Commercial production could begin after a two-year construction period followed by six months of commissioning and ramp-up.
The project has measured and indicated resources, which include proven and probable reserves, of 299.09 million tonnes grading 0.82 gram gold per tonne for 7.87 million oz. of contained gold, and inferred resources of 65.30 million tonnes grading 0.77 gram gold per tonne for another 1.61 million oz. of gold.
The company’s mine management plan was approved in June.
In addition to Mt. Todd, the company has 1,501 sq. km of contiguous exploration licenses that could yield satellite deposits.
Market Capitalization: $98 million
Golden Minerals (TSX: AUMN; NYSE: AUMN), ranked in eighth spot last year, transitioned from an exploration company to a gold and silver producer in January, and poured first gold in February at its Rodeo open-pit mine in Mexico’s Durango state.
The mine, 80 km from Velardena, produced 3,452 oz. of gold and 12,323 oz. silver in the second quarter (3,634 gold-equivalent ounces). The average grade during the quarter was 3.6 grams gold per tonne. The company is targeting plant throughput of 550 tonnes per day during the third quarter. Ore is trucked to the company’s oxide mill at its Velardena properties, about 115 km away. Golden Minerals forecasts Rodeo will produce a total of 12,000-14,000 oz. of gold and 25,000-30,000 oz. silver this year.
Based on a preliminary economic assessment in April 2020, Rodeo has an expected mine life of two and a half years and the company is conducting expansion drilling to extend the life of mine.
Assays from near-pit exploration drilling at Rodeo released in June included 14.7 metres of 3.94 grams gold per tonne and 8 grams silver per tonne starting from 14.7 metres downhole and 13.75 metres of 2.64 grams gold per tonne and 10.5 grams silver from 13.8 metres.
Its Velardena property, about 140 km northeast of the city of Durango, contains two past-producing underground silver and gold mines and two mills (oxide and sulphide). Mining was suspended in 2015 due to a combination of low metal prices, dilution and metallurgical challenges. (It leased one of the two mills to Hecla from late 2015 until November 2020.)
The company updated a preliminary economic assessment in April 2020 that incorporated refinements to the resource model and bio-oxidation processing technology to enhance gold recoveries. The study outlined a mine life of ten years with life of mine contained metal of 12.3 million oz. silver and 188,000 oz. gold. Pre-production capital costs were forecast to run to $10.3 million. This year the company intends to optimize the mine plan with the view to potentially restarting mining and flotation processing later this year or in early 2022.

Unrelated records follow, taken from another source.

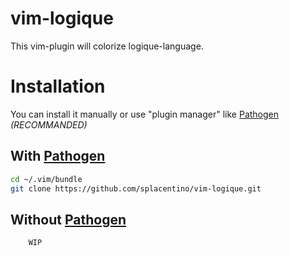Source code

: # vim-logique

This vim-plugin will colorize logique-language.

# Installation

You can install it manually or use "plugin manager" 
like [Pathogen](https://github.com/tpope/vim-pathogen) *(RECOMMANDED)*

## With [Pathogen](https://github.com/tpope/vim-pathogen)

```bash
cd ~/.vim/bundle
git clone https://github.com/splacentino/vim-logique.git
```

## Without [Pathogen](https://github.com/tpope/vim-pathogen)
```bash
	WIP
```
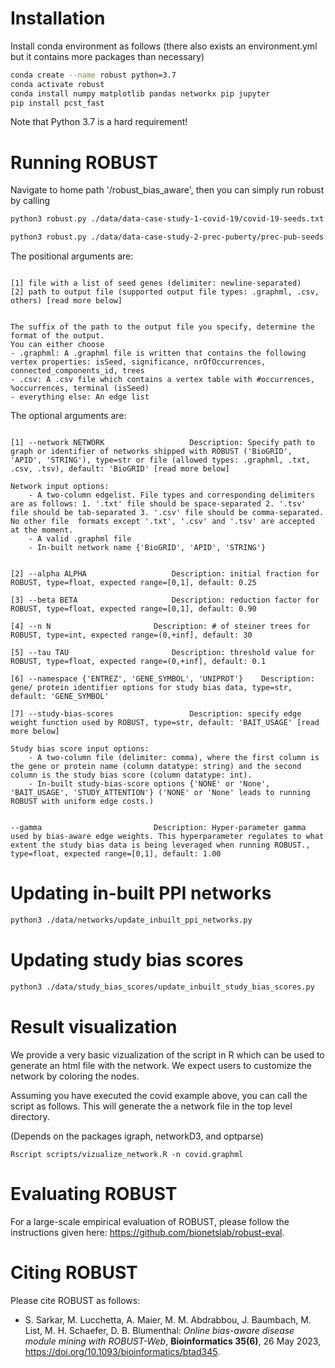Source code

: # Installation

Install conda environment as follows (there also exists an environment.yml but it contains more packages than necessary)
```bash
conda create --name robust python=3.7
conda activate robust
conda install numpy matplotlib pandas networkx pip jupyter
pip install pcst_fast
```
Note that Python 3.7 is a hard requirement!

# Running ROBUST

Navigate to home path '/robust_bias_aware', then you can simply run robust by calling 
```bash
python3 robust.py ./data/data-case-study-1-covid-19/covid-19-seeds.txt covid19.graphml

python3 robust.py ./data/data-case-study-2-prec-puberty/prec-pub-seeds.txt prec_puberty.graphml --namespace UNIPROT
```
The positional arguments are:
```

[1] file with a list of seed genes (delimiter: newline-separated)
[2] path to output file (supported output file types: .graphml, .csv, others) [read more below]


The suffix of the path to the output file you specify, determine the format of the output.
You can either choose
- .graphml: A .graphml file is written that contains the following vertex properties: isSeed, significance, nrOfOccurrences, connected_components_id, trees
- .csv: A .csv file which contains a vertex table with #occurrences, %occurrences, terminal (isSeed) 
- everything else: An edge list

```
The optional arguments are:
```

[1] --network NETWORK					Description: Specify path to graph or identifier of networks shipped with ROBUST ('BioGRID', 'APID', 'STRING'), type=str or file (allowed types: .graphml, .txt, .csv, .tsv), default: 'BioGRID' [read more below]

Network input options:
	- A two-column edgelist. File types and corresponding delimiters are as follows: 1. '.txt' file should be space-separated 2. '.tsv' file should be tab-separated 3. '.csv' file should be comma-separated. No other file  formats except '.txt', '.csv' and '.tsv' are accepted at the moment.
	- A valid .graphml file
	- In-built network name {'BioGRID', 'APID', 'STRING'}


[2] --alpha ALPHA					Description: initial fraction for ROBUST, type=float, expected range=[0,1], default: 0.25

[3] --beta BETA						Description: reduction factor for ROBUST, type=float, expected range=[0,1], default: 0.90

[4] --n N						Description: # of steiner trees for ROBUST, type=int, expected range=(0,+inf], default: 30

[5] --tau TAU						Description: threshold value for ROBUST, type=float, expected range=(0,+inf], default: 0.1

[6] --namespace {'ENTREZ', 'GENE_SYMBOL', 'UNIPROT'}	Description: gene/ protein identifier options for study bias data, type=str, default: 'GENE_SYMBOL'

[7] --study-bias-scores					Description: specify edge weight function used by ROBUST, type=str, default: 'BAIT_USAGE' [read more below]

Study bias score input options:
	- A two-column file (delimiter: comma), where the first column is the gene or protein name (column datatype: string) and the second column is the study bias score (column datatype: int).
	- In-built study-bias-score options {'NONE' or 'None', 'BAIT_USAGE', 'STUDY_ATTENTION'} ('NONE' or 'None' leads to running ROBUST with uniform edge costs.)


--gamma							Description: Hyper-parameter gamma used by bias-aware edge weights. This hyperparameter regulates to what extent the study bias data is being leveraged when running ROBUST., type=float, expected range=[0,1], default: 1.00
```

# Updating in-built PPI networks
```bash
python3 ./data/networks/update_inbuilt_ppi_networks.py
```

# Updating study bias scores
```bash
python3 ./data/study_bias_scores/update_inbuilt_study_bias_scores.py
```

# Result visualization
We provide a very basic vizualization of the script in R which can be used to generate an html file with the network. We expect users to customize the network by coloring the nodes.

Assuming you have executed the covid example above, you can call the script as follows. This will generate the a network file in the top level directory.

(Depends on the packages igraph, networkD3, and optparse)
```
Rscript scripts/vizualize_network.R -n covid.graphml
```

# Evaluating ROBUST

For a large-scale empirical evaluation of ROBUST, please follow the instructions given here: https://github.com/bionetslab/robust-eval.

# Citing ROBUST

Please cite ROBUST as follows:
- S. Sarkar, M. Lucchetta, A. Maier, M. M. Abdrabbou, J. Baumbach, M. List, M. H. Schaefer, D. B. Blumenthal: *Online bias-aware disease module mining with ROBUST-Web*, **Bioinformatics 35(6)**, 26 May 2023, https://doi.org/10.1093/bioinformatics/btad345.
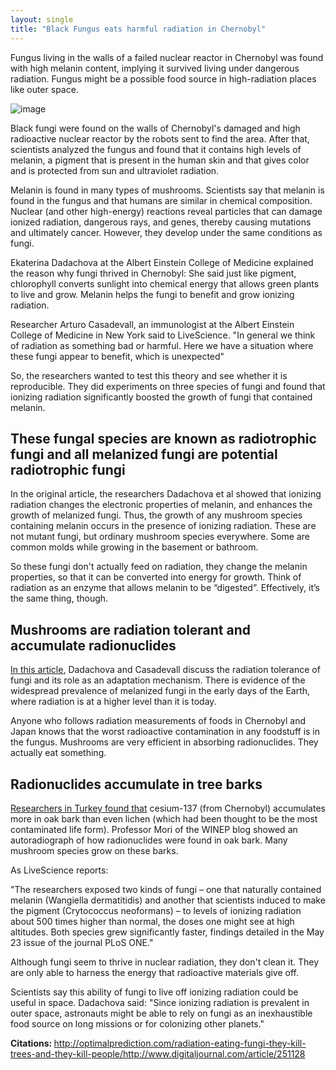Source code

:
 ```yaml
---
layout: single
title: "Black Fungus eats harmful radiation in Chernobyl"
---
```

Fungus living in the walls of a failed nuclear reactor in Chernobyl was found with high melanin content, implying it survived living under dangerous radiation. Fungus might be a possible food source in high-radiation places like outer space. 

![image](https://i.ibb.co/XDF4P6j/fungusblack.jpg)

<script async src="//pagead2.googlesyndication.com/pagead/js/adsbygoogle.js"></script>
<ins class="adsbygoogle"
     style="display:block; text-align:center;"
     data-ad-layout="in-article"
     data-ad-format="fluid"
     data-ad-client="ca-pub-7868661326160958"
     data-ad-slot="3072558811"></ins>
<script>
     (adsbygoogle = window.adsbygoogle || []).push({});
</script>

Black fungi were found on the walls of Chernobyl's damaged and high radioactive nuclear reactor by the robots sent to find the area. After that, scientists analyzed the fungus and found that it contains high levels of melanin, a pigment that is present in the human skin and that gives color and is protected from sun and ultraviolet radiation.

Melanin is found in many types of mushrooms. Scientists say that melanin is found in the fungus and that humans are similar in chemical composition.
Nuclear (and other high-energy) reactions reveal particles that can damage ionized radiation, dangerous rays, and genes, thereby causing mutations and ultimately cancer. However, they develop under the same conditions as fungi.

Ekaterina Dadachova at the Albert Einstein College of Medicine explained the reason why fungi thrived in Chernobyl: She said just like pigment, chlorophyll converts sunlight into chemical energy that allows green plants to live and grow. Melanin helps the fungi to benefit and grow ionizing radiation.

Researcher Arturo Casadevall, an immunologist at the Albert Einstein College of Medicine in New York said to LiveScience.
"In general we think of radiation as something bad or harmful. Here we have a situation where these fungi appear to benefit, which is unexpected"

So, the researchers wanted to test this theory and see whether it is reproducible. They did experiments on three species of fungi and found that ionizing radiation significantly boosted the growth of fungi that contained melanin.

These fungal species are known as radiotrophic fungi and all melanized fungi are potential radiotrophic fungi
-
In the original article, the researchers Dadachova et al showed that ionizing radiation changes the electronic properties of melanin, and enhances the growth of melanized fungi. Thus, the growth of any mushroom species containing melanin occurs in the presence of ionizing radiation. These are not mutant fungi, but ordinary mushroom species everywhere. Some are common molds while growing in the basement or bathroom.

So these fungi don't actually feed on radiation, they change the melanin properties, so that it can be converted into energy for growth. Think of radiation as an enzyme that allows melanin to be “digested”. Effectively, it’s the same thing, though.

Mushrooms are radiation tolerant and accumulate radionuclides
-
[In this article](https://www.ncbi.nlm.nih.gov/pmc/articles/PMC2677413/), Dadachova and Casadevall discuss the radiation tolerance of fungi and its role as an adaptation mechanism. There is evidence of the widespread prevalence of melanized fungi in the early days of the Earth, where radiation is at a higher level than it is today.

Anyone who follows radiation measurements of foods in Chernobyl and Japan knows that the worst radioactive contamination in any foodstuff is in the fungus. Mushrooms are very efficient in absorbing radionuclides. They actually eat something.

Radionuclides accumulate in tree barks
-
[Researchers in Turkey found that](https://www.ncbi.nlm.nih.gov/pubmed/20678943) cesium-137 (from Chernobyl) accumulates more in oak bark than even lichen (which had been thought to be the most contaminated life form). Professor Mori of the WINEP blog showed an autoradiograph of how radionuclides were found in oak bark. Many mushroom species grow on these barks.

<script async src="//pagead2.googlesyndication.com/pagead/js/adsbygoogle.js"></script>
<ins class="adsbygoogle"
     style="display:block; text-align:center;"
     data-ad-layout="in-article"
     data-ad-format="fluid"
     data-ad-client="ca-pub-7868661326160958"
     data-ad-slot="3072558811"></ins>
<script>
     (adsbygoogle = window.adsbygoogle || []).push({});
</script>

As LiveScience reports:

"The researchers exposed two kinds of fungi – one that naturally contained melanin (Wangiella dermatitidis) and another that scientists induced to make the pigment (Crytococcus neoformans) – to levels of ionizing radiation about 500 times higher than normal, the doses one might see at high altitudes. Both species grew significantly faster, findings detailed in the May 23 issue of the journal PLoS ONE."

Although fungi seem to thrive in nuclear radiation, they don't clean it. They are only able to harness the energy that radioactive materials give off.

Scientists say this ability of fungi to live off ionizing radiation could be useful in space. Dadachova said:
"Since ionizing radiation is prevalent in outer space, astronauts might be able to rely on fungi as an inexhaustible food source on long missions or for colonizing other planets."

<p class="notice--info"><strong>Citations: </strong><a href="http://optimalprediction.com/radiation-eating-fungi-they-kill-trees-and-they-kill-people/">http://optimalprediction.com/radiation-eating-fungi-they-kill-trees-and-they-kill-people/</a><a href="http://www.digitaljournal.com/article/251128">http://www.digitaljournal.com/article/251128</a></p>
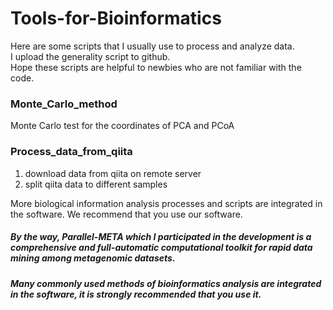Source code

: # Tools-for-Bioinformatics
Here are some scripts that I usually use to process and analyze data.    
I upload the generality script to github.    
Hope these scripts are helpful to newbies who are not familiar with the code.

### Monte_Carlo_method
Monte Carlo test for the coordinates of PCA and PCoA
### Process_data_from_qiita
1. download data from qiita on remote server
2. split qiita data to different samples

More biological information analysis processes and scripts are integrated in the software. We recommend that you use our software.

##### By the way, Parallel-META which I participated in the development is a comprehensive and full-automatic computational toolkit for rapid data mining among metagenomic datasets.
##### Many commonly used methods of bioinformatics analysis are integrated in the software, it is strongly recommended that you use it.

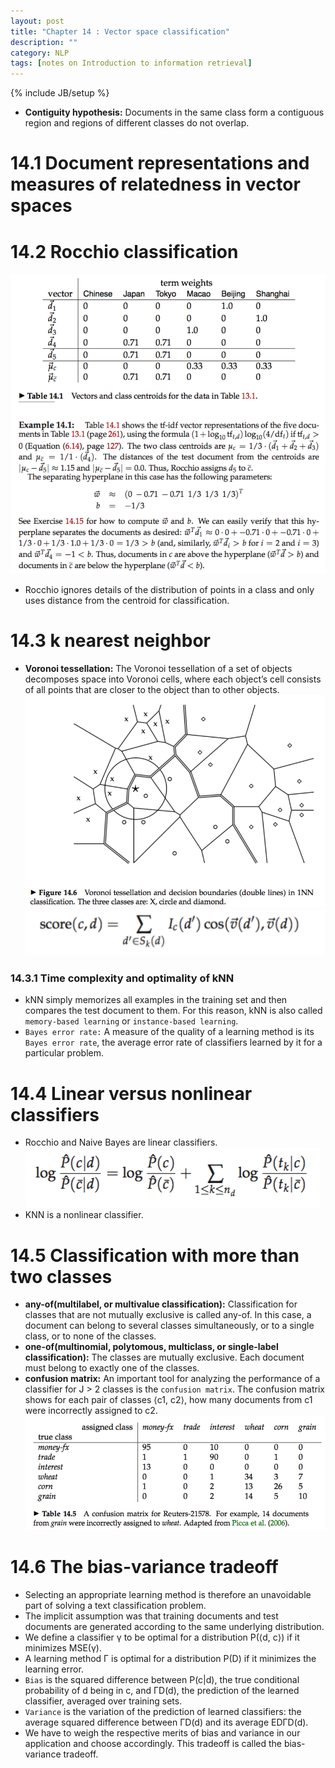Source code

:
 ```yaml
---
layout: post
title: "Chapter 14 : Vector space classification"
description: ""
category: NLP
tags: [notes on Introduction to information retrieval]
---
```

{% include JB/setup %}

* **Contiguity hypothesis:** Documents in the same class form a contiguous region and regions of different classes do not overlap.  

# 14.1 Document representations and measures of relatedness in vector spaces
# 14.2 Rocchio classification
![refer to table 14.1](../snapshot/40.png) 
* Rocchio ignores details of the distribution of points in a class and only uses distance from the centroid for classification.  

# 14.3 k nearest neighbor
* **Voronoi tessellation:** The Voronoi tessellation of a set of objects decomposes space into Voronoi cells, where each object’s cell consists of all points that are closer to the object than to other objects.  
![refer to figure 14.6](../snapshot/41.png) 
![refer to formula](../snapshot/42.png) 

### 14.3.1 Time complexity and optimality of kNN
* kNN simply memorizes all examples in the training set and then compares the test document to them. For this reason, kNN is also called `memory-based learning` or `instance-based learning`.  
* `Bayes error rate:` A measure of the quality of a learning method is its `Bayes error rate`, the average error rate of classifiers learned by it for a particular problem.   

# 14.4 Linear versus nonlinear classifiers
* Rocchio and Naive Bayes are linear classifiers.  
![refer to formula 14.5](../snapshot/43.png) 
* KNN is a nonlinear classifier.  

# 14.5 Classification with more than two classes
* **any-of(multilabel, or multivalue classification):** Classification for classes that are not mutually exclusive is called any-of. In this case, a document can belong to several classes simultaneously, or to a single class, or to none of the classes.  
* **one-of(multinomial, polytomous, multiclass, or single-label classification):** The classes are mutually exclusive. Each document must belong to exactly one of the classes.  
* **confusion matrix:** An important tool for analyzing the performance of a classifier for J > 2 classes is the `confusion matrix`. The confusion matrix shows for each pair of classes ⟨c1, c2⟩, how many documents from c1 were incorrectly assigned to c2.  
![refer to table 14.5](../snapshot/44.png) 

# 14.6 The bias-variance tradeoff
* Selecting an appropriate learning method is therefore an unavoidable part of solving a text classification problem.  
* The implicit assumption was that training documents and test documents are generated according to the same underlying distribution.  
* We define a classifier γ to be optimal for a distribution P(⟨d, c⟩) if it minimizes MSE(γ).  
* A learning method Γ is optimal for a distribution P(D) if it minimizes the learning error.  
* `Bias` is the squared difference between P(c|d), the true conditional probability of d being in c, and ΓD(d), the prediction of the learned classifier, averaged over training sets.   
* `Variance` is the variation of the prediction of learned classifiers: the average squared difference between ΓD(d) and its average EDΓD(d).   
* We have to weigh the respective merits of bias and variance in our application and choose accordingly. This tradeoff is called the bias-variance tradeoff.  
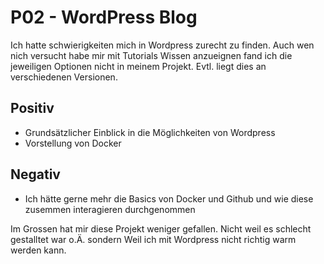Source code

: # P02 - WordPress Blog

Ich hatte schwierigkeiten mich in Wordpress zurecht zu finden. Auch wen nich versucht habe mir mit Tutorials Wissen anzueignen fand ich die jeweiligen Optionen nicht in meinem Projekt. Evtl. liegt dies an verschiedenen Versionen. 

## Positiv
- Grundsätzlicher Einblick in die Möglichkeiten von Wordpress
- Vorstellung von Docker

## Negativ
- Ich hätte gerne mehr die Basics von Docker und Github und wie diese zusemmen interagieren durchgenommen

Im Grossen hat mir diese Projekt weniger gefallen. Nicht weil es schlecht gestalltet war o.Ä. sondern Weil ich mit Wordpress nicht richtig warm werden kann.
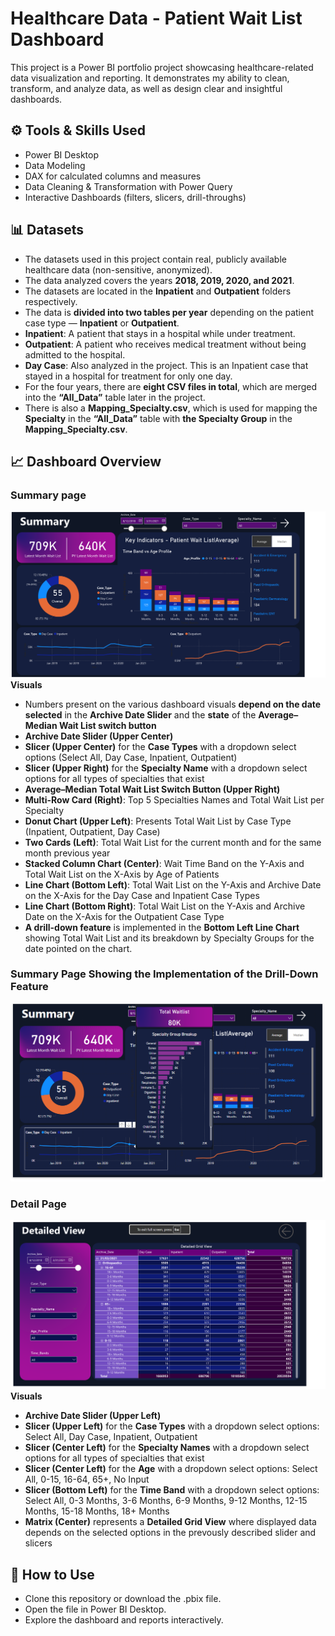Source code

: # Healthcare Data - Patient Wait List Dashboard
This project is a Power BI portfolio project showcasing healthcare-related data visualization and reporting.
It demonstrates my ability to clean, transform, and analyze data, as well as design clear and insightful dashboards.

## ⚙️ Tools & Skills Used
- Power BI Desktop
- Data Modeling
- DAX for calculated columns and measures
- Data Cleaning & Transformation with Power Query
- Interactive Dashboards (filters, slicers, drill-throughs)

## 📊 Datasets
- The datasets used in this project contain real, publicly available healthcare data (non-sensitive, anonymized).
- The data analyzed covers the years **2018, 2019, 2020, and 2021**.
- The datasets are located in the **Inpatient** and **Outpatient** folders respectively.
- The data is **divided into two tables per year** depending on the patient case type — **Inpatient** or **Outpatient**.
- **Inpatient**: A patient that stays in a hospital while under treatment.
- **Outpatient**: A patient who receives medical treatment without being admitted to the hospital.
- **Day Case**: Also analyzed in the project. This is an Inpatient case that stayed in a hospital for treatment for only one day.
- For the four years, there are **eight CSV files in total**, which are merged into the **“All_Data”** table later in the project.
- There is also a **Mapping_Specialty.csv**, which is used for mapping the **Specialty** in the **“All_Data”** table with **the Specialty Group** in the **Mapping_Specialty.csv**.

## 📈 Dashboard Overview

### Summary page
![Summary](dashboard-screenshots/Summary.png)
**Visuals**
- Numbers present on the various dashboard visuals **depend on the date selected** in the **Archive Date Slider** and the **state** of the **Average–Median Wait List switch button**
- **Archive Date Slider (Upper Center)**
- **Slicer (Upper Center)** for the **Case Types** with a dropdown select options (Select All, Day Case, Inpatient, Outpatient)
- **Slicer (Upper Right)** for the **Specialty Name** with a dropdown select options for all types of specialties that exist
- **Average–Median Total Wait List Switch Button (Upper Right)**
- **Multi-Row Card (Right)**: Top 5 Specialties Names and Total Wait List per Specialty
- **Donut Chart (Upper Left)**: Presents Total Wait List by Case Type (Inpatient, Outpatient, Day Case)
- **Two Cards (Left)**: Total Wait List for the current month and for the same month previous year
- **Stacked Column Chart (Center)**: Wait Time Band on the Y-Axis and Total Wait List on the X-Axis by Age of Patients
- **Line Chart (Bottom Left)**: Total Wait List on the Y-Axis and Archive Date on the X-Axis for the Day Case and Inpatient Case Types
- **Line Chart (Bottom Right)**: Total Wait List on the Y-Axis and Archive Date on the X-Axis for the Outpatient Case Type
- **A drill-down feature** is implemented in the **Bottom Left Line Chart** showing Total Wait List and its breakdown by Specialty Groups for the date pointed on the chart.
 
### Summary Page Showing the Implementation of the Drill-Down Feature
![SummaryDrillDown](dashboard-screenshots/SummaryDrillDown.png)

### Detail Page
![Detail](dashboard-screenshots/Detail.png)
**Visuals**
- **Archive Date Slider (Upper Left)**
- **Slicer (Upper Left)** for the **Case Types** with a dropdown select options: Select All, Day Case, Inpatient, Outpatient
- **Slicer (Center Left)** for the **Specialty Names** with a dropdown select options for all types of specialties that exist
- **Slicer (Center Left)** for the **Age** with a dropdown select options: Select All, 0-15, 16-64, 65+, No Input
- **Slicer (Bottom Left)** for the **Time Band** with a dropdown select options: Select All, 0-3 Months, 3-6 Months, 6-9 Months, 9-12 Months, 12-15 Months, 15-18 Months, 18+ Months
- **Matrix (Center)** represents a **Detailed Grid View** where displayed data depends on the selected options in the prevously described slider and slicers

## 🚀 How to Use
- Clone this repository or download the .pbix file.
- Open the file in Power BI Desktop.
- Explore the dashboard and reports interactively.
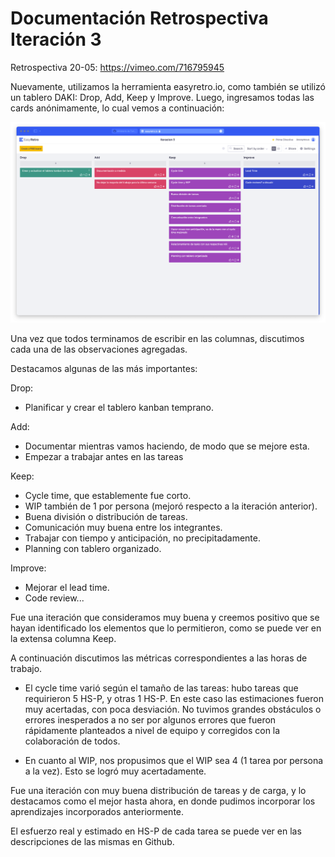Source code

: # Documentación Retrospectiva Iteración 3

Retrospectiva 20-05: https://vimeo.com/716795945

Nuevamente, utilizamos la herramienta easyretro.io, como también se utilizó un tablero DAKI: Drop, Add, Keep y Improve. Luego, ingresamos todas las cards anónimamente, lo cual vemos a continuación:

<img src="../Imagenes/retro3.png" alt="img" />
 
Una vez que todos terminamos de escribir en las columnas, discutimos cada una de las observaciones agregadas.

Destacamos algunas de las más importantes:
 
Drop:
 
- Planificar y crear el tablero kanban temprano.
 
Add:
 
- Documentar mientras vamos haciendo, de modo que se mejore esta.
- Empezar a trabajar antes en las tareas
 
Keep:
 
- Cycle time, que establemente fue corto.
- WIP también de 1 por persona (mejoró respecto a la iteración anterior).
- Buena división o distribución de tareas.
- Comunicación muy buena entre los integrantes.
- Trabajar con tiempo y anticipación, no precipitadamente.
- Planning con tablero organizado.
 
Improve:
 
- Mejorar el lead time.
- Code review...
 
Fue una iteración que consideramos muy buena y creemos positivo que se hayan identificado los elementos que lo permitieron, como se puede ver en la extensa columna Keep.

 
A continuación discutimos las métricas correspondientes a las horas de trabajo.
 
- El cycle time varió según el tamaño de las tareas: hubo tareas que requirieron 5 HS-P, y otras 1 HS-P. En este caso las estimaciones fueron muy acertadas, con poca desviación.
No tuvimos grandes obstáculos o errores inesperados a no ser por algunos errores que fueron rápidamente planteados a nivel de equipo y corregidos con la colaboración de todos.
 
- En cuanto al WIP, nos propusimos que el WIP sea 4 (1 tarea por persona a la vez). Esto se logró muy acertadamente.
 
Fue una iteración con muy buena distribución de tareas y de carga, y lo destacamos como el mejor hasta ahora, en donde pudimos incorporar los aprendizajes incorporados anteriormente.
 

El esfuerzo real y estimado en HS-P de cada tarea se puede ver en las descripciones de las mismas en Github.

The company’s other projects include El Quevar, in Argentina’s Salta province; and Santa Maria and Yoquivo in Mexico’s Chihuahua state. The company released assay results in January from a 15-hole drill program at Yoquivo, with highlights of 1.3 metres grading 5.69 grams gold per tonne and 223 grams silver per tonne from 114 metres; and 0.2 metres grading 15.4 grams gold per tonne and 1,150 grams silver per tonne starting from 131 metres.